Burns observa: “Sin embargo, abandonar acuerdos imperfectos rara vez es mejor que pulir sus imperfecciones a lo largo del tiempo”. En especial cuando ese “abandono” lleva a Estados Unidos al borde de una guerra innecesaria.
Para Burns, la erosión del poder y la influencia estadounidenses es muy anterior a Trump. Lamenta la pérdida de la extraordinaria cohesión estadounidense que, al final de la Guerra Fría, aseguró el lugar de una Alemania unida en la OTAN. Hace notar el error de no percibir con la anticipación suficiente cómo la “humillación y el orgullo herido” de Rusia impulsarían, con Putin, un resurgimiento ruso.
Sugiere que la expansión de la OTAN fue “prematura en el mejor de los casos e innecesariamente provocadora en el peor”. Esta es una opinión debatible desde mi punto de vista dada la necesidad de asegurar y estabilizar la liberación de más de cien millones de personas subyugadas por mucho tiempo en Europa Central y los países bálticos.

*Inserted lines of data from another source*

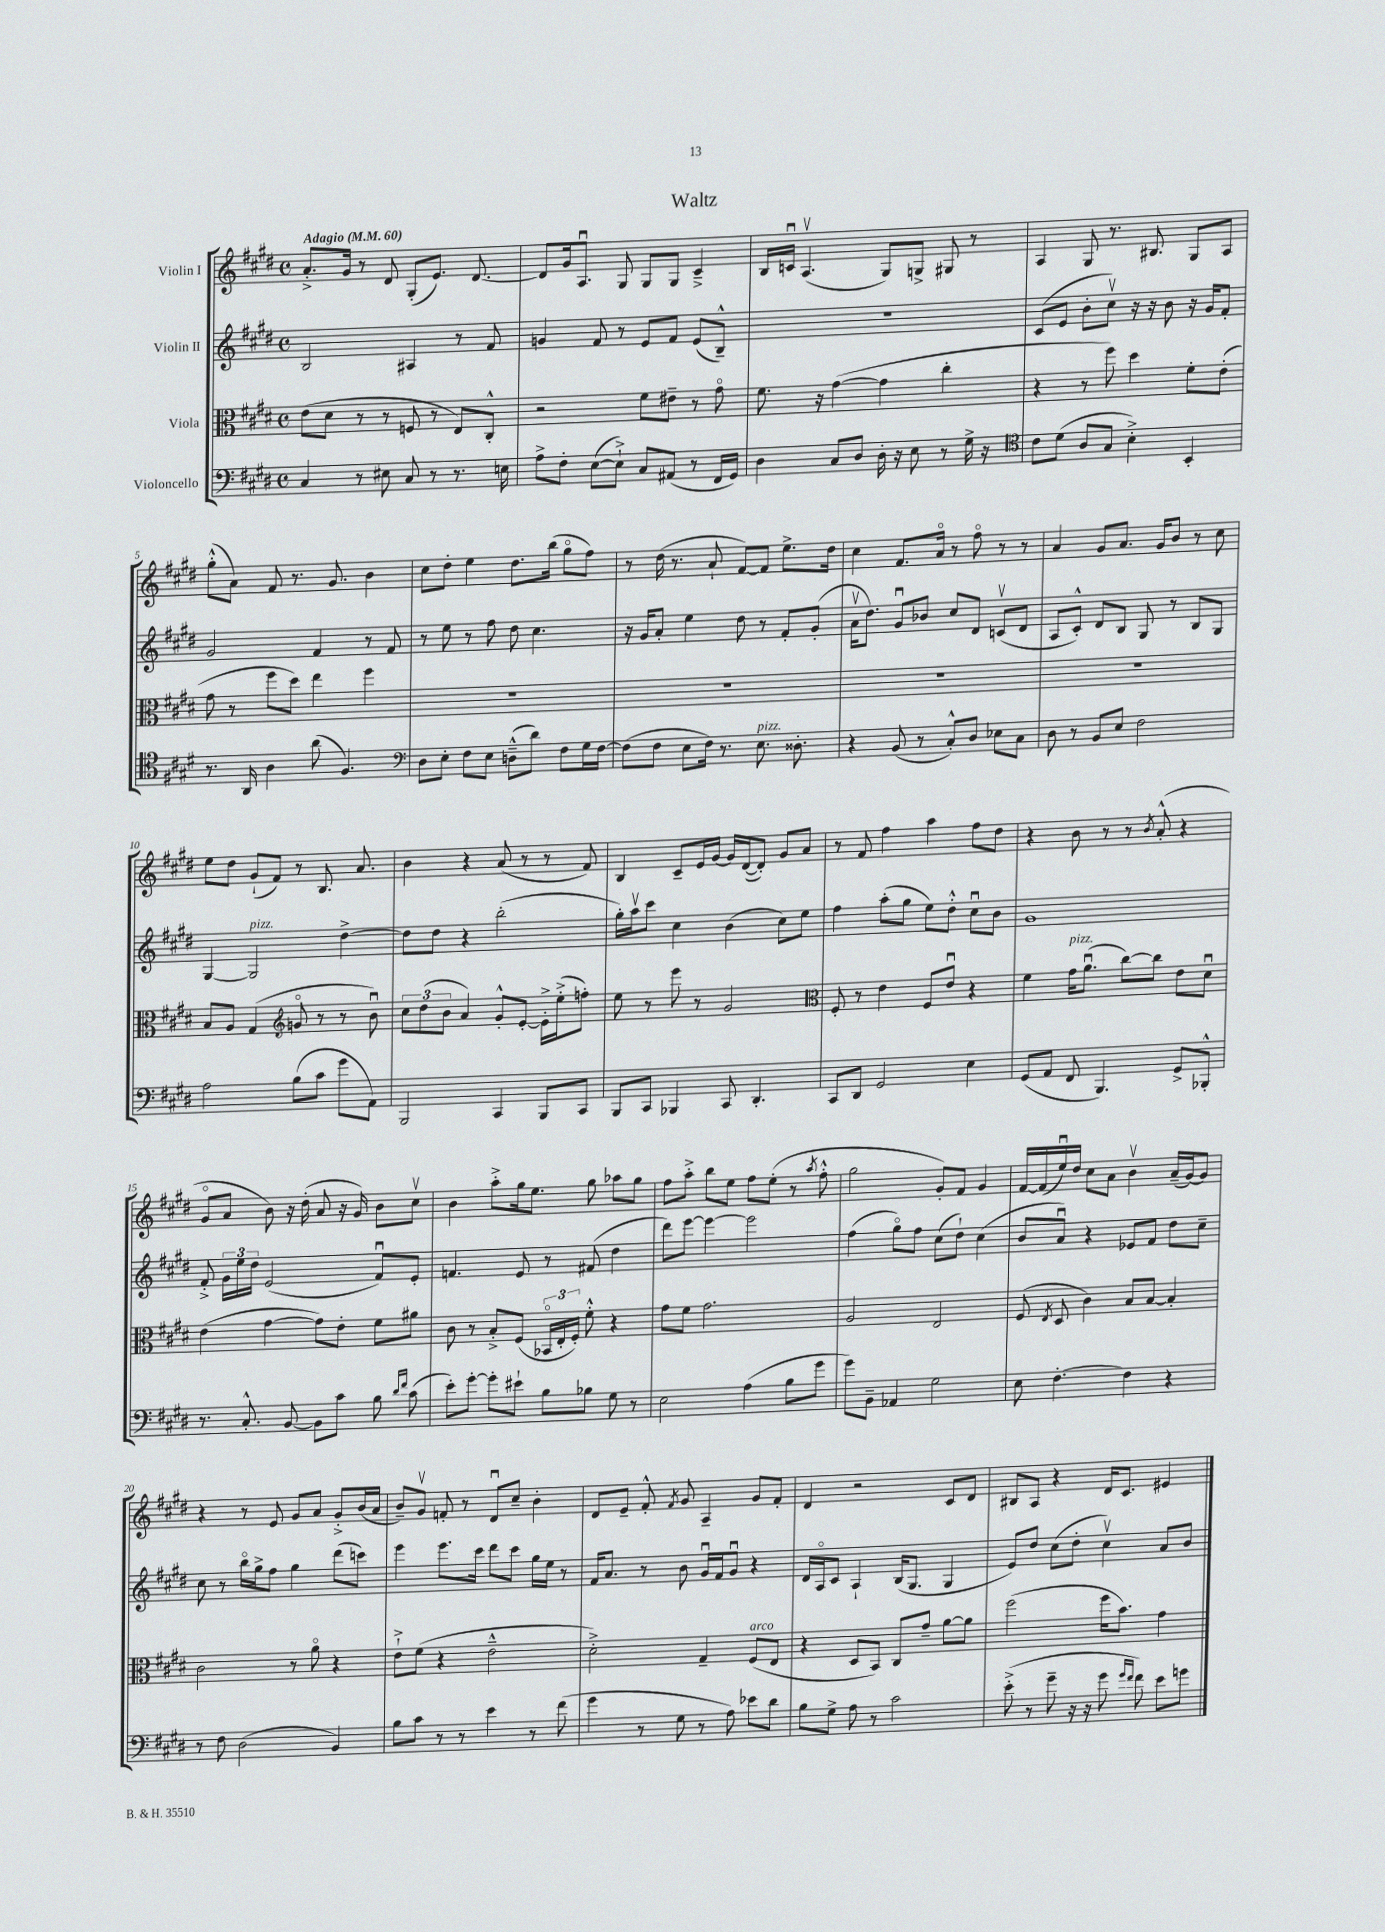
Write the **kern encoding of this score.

**kern	**kern	**kern	**kern
*part4	*part3	*part2	*part1
*staff4	*staff3	*staff2	*staff1
*I"Violoncello	*I"Viola	*I"Violin II	*I"Violin I
*clefF4	*clefC3	*clefG2	*clefG2
*k[f#c#g#d#]	*k[f#c#g#d#]	*k[f#c#g#d#]	*k[f#c#g#d#]
*M4/4	*M4/4	*M4/4	*M4/4
*met(c)	*met(c)	*met(c)	*met(c)
*MM60	*MM60	*MM60	*MM60
=1	=1	=1	=1
!	!	!	!LO:TX:a:B:t=Adagio
4C#/	(8e\L	2B/	8.a'^/L
.	8d#\J	.	.
.	.	.	16g#/Jk
8r	8r	.	8r
8E#X\	8r	.	8d#/
8C#/	8Fn/	4A#X/	(8G#'/L
8r	8r	.	8.e/J)
8.r	8E/L)	8r	.
.	.	.	[8.d#/
.	8C#'^^/J	8f#/	.
16En\	.	.	.
=2	=2	=2	=2
8A^\L	2r	4gn/	8d#/L]
8F#'\J	.	.	16g#/k
.	.	.	8.Au/J
([8E\L	.	8f#/	.
8E`^\J])	.	8r	8G#/
8C#/L	8f#\L	8e/L	8G#/L
(8AA#X/J	8e#X~\J	8f#/J	8G#/J
8r	8r	(8e/L	4c#~^/
16FF#/LL	8g#\	8B~^^/J)	.
16GG#/JJ)	.	.	.
=3	=3	=3	=3
4D#\	8.f#\	1r	16B/LL
.	.	.	16cnu/JJ
.	.	.	(4.Av/
.	16r	.	.
8C#/L	([4g#\	.	.
8D#/J	.	.	.
16D#'\	4g#\]	.	8G#/L)
16r	.	.	.
8E\	.	.	8Gn^/J
8r	4cc#'\	.	8G#X/
16G#^\	.	.	8r
16r	.	.	.
=4	=4	=4	=4
*clefC4	*	*	*
8c#\L	4r	(8c#/L	4A/
(8d#\J	.	8e/J	.
8A/L	8r	8b'\L	8G#/
8G#/J	8ff#\)	8cc#v\J)	8.r
4B'^\)	4dd#\	16r	.
.	.	16r	8.B#X/
.	.	8b\	.
4BB'/	8f#'\L	16r	8G#/L
.	.	16g#/KL	.
.	(8e'\J	8f#'/J	8A/J
!!LO:LB:g=z
=5	=5	=5	=5
8.r	8g#\	2g#/	(8gg#'^^\L
.	8r	.	8a\J)
16AA/	.	.	.
4A\	8ff#\L	.	8f#/
.	8dd#\J)	.	8.r
(8a\	4ee\	4f#/	.
.	.	.	8.g#/
4.F#/)	.	.	.
.	4ff#\	8r	4b\
.	.	8f#/	.
=6	=6	=6	=6
*clefF4	*	*	*
8D#\L	1r	8r	8cc#\L
8E'\J	.	8ee\	8dd#'\J
8F#\L	.	8r	4ee\
8E\J	.	8ff#\	.
(8Dn~^^\L	.	8dd#\	8.dd#\L
8d#\J)	.	4.cc#\	.
.	.	.	(16bb\Jk
8F#\L	.	.	8gg#\L
16G#\L	.	.	8ff#\J)
[16F#\JJ	.	.	.
=7	=7	=7	=7
(8F#\L]	1r	16r	8r
.	.	16g#/KL	.
8F#\J	.	8a'/J	(16dd#\
.	.	.	8.r
8E\L	.	4ee\	.
16F#\Jk)	.	.	8a`/
8.r	.	.	.
.	.	8dd#\	[8f#/L)
!LO:TX:a:i:t=pizz.	!	!	!
8.E\	.	8r	8f#/J]
.	.	8f#'/L	8.ee^\L
8.D##X'\	.	.	.
.	.	(8g#'/J	.
.	.	.	16dd#\Jk
=8	=8	=8	=8
4r	1r	16av\KL	4cc#\
.	.	8.dd#\J)	.
(8BB/	.	8g#u/L	8.f#/L
8r	.	8b-X/J	.
.	.	.	16a/Jk
8C#'^^/L)	.	8cc#/L	8r
8D#/J	.	8d#/J	8ff#\
8E-X\L	.	(8cnv/L	8r
8C#\J	.	8d#/J	8r
=9	=9	=9	=9
8D#\	1r	8A/L	4a/
8r	.	8c#'^^/J)	.
8BB/L	.	8d#/L	8g#/L
8E/J	.	8B/J	8.a/J
2F#\	.	8G#/	.
.	.	.	16g#/KL
.	.	8r	8b/J
.	.	8B/L	8r
.	.	8G#/J	8cc#\
!!LO:LB:g=z
=10	=10	=10	=10
2A\	8B/L	[4G#/	8ee\L
.	8A/J	.	8dd#\J
!	!	!LO:TX:a:i:t=pizz.	!
.	(4G#/	2G#/]	(8g#`/L
.	.	.	8f#/J)
*	*clefG2	*	*
(8B\L	8gn/	.	8r
8c#\J	8r	.	8.B/
8g#\L	8r	[4dd#^\	.
.	.	.	8.a/
8AA\J)	8bu\)	.	.
=11	=11	=11	=11
2BBB/	12cc#\L	8dd#\L]	4b\
.	(12dd#\	.	.
.	.	8dd#\J	.
.	12b\J	.	.
.	4a/)	4r	4r
4CC#/	8g#'^^/L	(2bb'\	(8a/
.	[8e'/J	.	8r
8BBB/L	16e'^\LL]	.	8r
.	(16ee'^\J	.	.
8CC#/J	8ffn'\J)	.	8f#/)
=12	=12	=12	=12
8BBB/L	8ee\	16gg#'\LL)	4B/
.	.	16aav\J	.
8CC#/J	8r	8ccc#\J	.
4BBB-X/	8eee\	4cc#\	8c#~/L
.	8r	.	16e/L
.	.	.	[16g#/JJ
8CC#/	2g#/	(4b\	16g#/LL]
.	.	.	([16d#/J
4.DD#'/	.	.	8d#'/J])
.	.	8cc#\L)	8g#/L
.	.	8ee\J	8a/J
=13	=13	=13	=13
*	*clefC3	*	*
8CC#/L	8F#'/	4ff#\	8r
8DD#/J	8r	.	8f#/
2GG#/	4e\	(8aa'\L	4ff#\
.	.	8gg#\J	.
.	8F#/L	8ee\L)	4aa\
.	8eu/J	8dd#'^^\J	.
4E\	4r	8cc#u\L	8ff#\L
.	.	8b\J	8dd#\J
=14	=14	=14	=14
(8GG#/L	4f#\	1g#	4r
8AA/J	.	.	.
!	!LO:TX:a:i:t=pizz.	!	!
8FF#/	16g#\KL	.	8b\
.	(8.au\J	.	.
4.BBB/)	.	.	8r
.	[8cc#\L)	.	8r
.	.	.	8qb/
.	8cc#\J]	.	(8a'^^/
8GG#^/L	8e\L	.	4r
8BBB-X'^^/J	8d#u\J	.	.
!!LO:LB:g=z
=15	=15	=15	=15
8.r	(4e\	8f#'^/	8g#/L
.	.	24g#\LL	8a/J
.	.	24ee\	.
8.C#'^^/	.	.	.
.	.	24dd#\JJ	.
.	[4g#\	(2e/	8b\)
[8BB/	.	.	16r
.	.	.	(16dd#'\
8BB\L]	8g#\L])	.	8a/
8c#\J	8e'\J	.	16r
.	.	.	16g#/)
8B\	8f#\L	8f#u/L)	8b\L
16qqd#/LL	.	.	.
16qqf#/JJ	.	.	.
(8c#\	8a#X\J	8e'/J	8cc#v\J
=16	=16	=16	=16
8e'\L)	8c#\	4.fn/	4b\
[8g#'\J	8r	.	.
8g#'\L]	8B'^/L	.	8aa'^\L
8e#X`\J	(8F#/J	8e/	16gg#\k
.	.	.	8.ee\J
8B\L	24BB-X/LL	8r	.
.	24E'/	.	.
.	24F#'/JJ)	.	.
8B-X\J	8f#'^^\	(8f#X/	8gg#\
8G#\	4r	4dd#\	8aa-X\L
8r	.	.	8gg#\J
=17	=17	=17	=17
2E\	8g#\L	8ddd#\L)	8ff#\L
.	8f#\J	[8eee\J	8aa'^\J
.	2.g#\	4eee\_	8bb\L
.	.	.	8ee\J
(4A\	.	2eee\]	8ff#\L
.	.	.	(8ee'\J
8B\L	.	.	8r
.	.	.	8qaa/
8g#\J	.	.	8ff#'^^\
=18	=18	=18	=18
8g#\L)	2A/	(4ff#\	2gg#\
8BB~\J	.	.	.
4AA-X/	.	8gg#\L)	.
.	.	8ff#\J	.
2G#\	2E/	(8cc#\L	8g#'/L)
.	.	8dd#`\J)	8f#/J
.	.	(4cc#\	4g#/
=19	=19	=19	=19
8E\	(8F#/	8b/L	[16f#/LL
.	.	.	(16f#/]
.	8qE/	.	.
[4.F#'\	8D#/	8au/J)	16eeu/)
.	.	.	16dd#/JJ
.	4c#\)	4r	8cc#\L
.	.	.	8a\J
4F#\]	8B/L	8e-X/L	4bv\
.	[8B/J	8f#/J	.
4r	4B'/]	8dd#\L	(16a~/LL
.	.	.	[16g#/J)
.	.	8cc#~\J	8g#/J]
!!LO:LB:g=z
=20	=20	=20	=20
8r	2c#\	8cc#\	4r
8F#\	.	8r	.
(2D#\	.	16bb\LL	8r
.	.	16gg#^\J	.
.	.	8ff#\J	8e/
.	8r	4gg#\	8g#/L
.	8a\	.	8a/J
4BB/)	4r	(8ddd#\L	8g#'^/L
.	.	8cccn\J)	(16b/L
.	.	.	16a/JJ
=21	=21	=21	=21
8B\L	8e`^\L	4eee\	8b~/L)
8c#\J	(8f#\J	.	8g#v/J
8r	4r	8.eee\L	8fn'/
8r	.	.	8r
.	.	16ccc#\Jk	.
4e\	2e~^^\	8ddd#\L	8d#u/L
.	.	8ccc#\J	8cc#~/J
8r	.	16gg#\LL	4b'\
.	.	16ee\JJ	.
(8f#\	.	8r	.
=22	=22	=22	=22
4g#\	2d#'^\)	16f#/KL	8d#/L
.	.	8.a/J	.
.	.	.	8e~/J
8r	.	8r	8f#'^^/
.	.	.	8qf#/
8G#\	.	8b\	8g#/
8r	4G#~/	16g#u/LL	4A~/
.	.	16f#/J	.
8A\)	.	8g#u/J	.
!	!LO:TX:a:i:t=arco	!	!
8e-X\L	(8F#/L	4r	8g#/L
8d#\J	8E/J	.	8f#'/J
=23	=23	=23	=23
8B\L	4r	16d#/LL	4d#/
.	.	16A/J	.
8G#^\J	.	8c#/J	.
8A\	8D#/L	4A`/	2r
8r	8BB/J)	.	.
2c#\	8C#/L	(16B/KL	.
.	.	8.G#/J	.
.	8g#~/J	.	.
.	[8a\L	4G#/	8c#/L
.	8a\J]	.	8d#/J
=24	=24	=24	=24
(8e'^\	(2ff#\	8e/L)	8B#X/L
8r	.	8dd#/J	8A/J
8g#~\	.	(8cc#\L	4r
16r	.	8dd#'\J	.
16r	.	.	.
8g#\	16ff#\KL	4cc#v\)	16d#/KL
.	8.b\J)	.	8.c#/J
16qqg#/LL	.	.	.
16qqf#/JJ	.	.	.
8f#\)	.	.	.
8e\L	4g#\	8a/L	4e#X/
8gn\J	.	8b/J	.
==	==	==	==
*-	*-	*-	*-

Piensa que el presidente Barack Obama cometió un error al no mantenerse firme respecto a la advertencia contra el uso de armas químicas por parte del régimen sirio. El gobierno de Obama se “distrajo” y, Burns observa, “eso dejaría una marca permanente”. Putin se apresuró a aprovechar ese vacío.
Ahora el presidente ruso afirma que el liberalismo es obsoleto. Se equivoca. Es más necesario que nunca, aun cuando Trump se burle de él. Sin embargo, lo que Burns llama “un Departamento de Estado en el que los funcionarios son apaleados para intimidarlos, en el que se autocensuran o en el que sencillamente se les ignora” no puede hacer nada por reforzar la capacidad de Estados Unidos de promover la democracia liberal.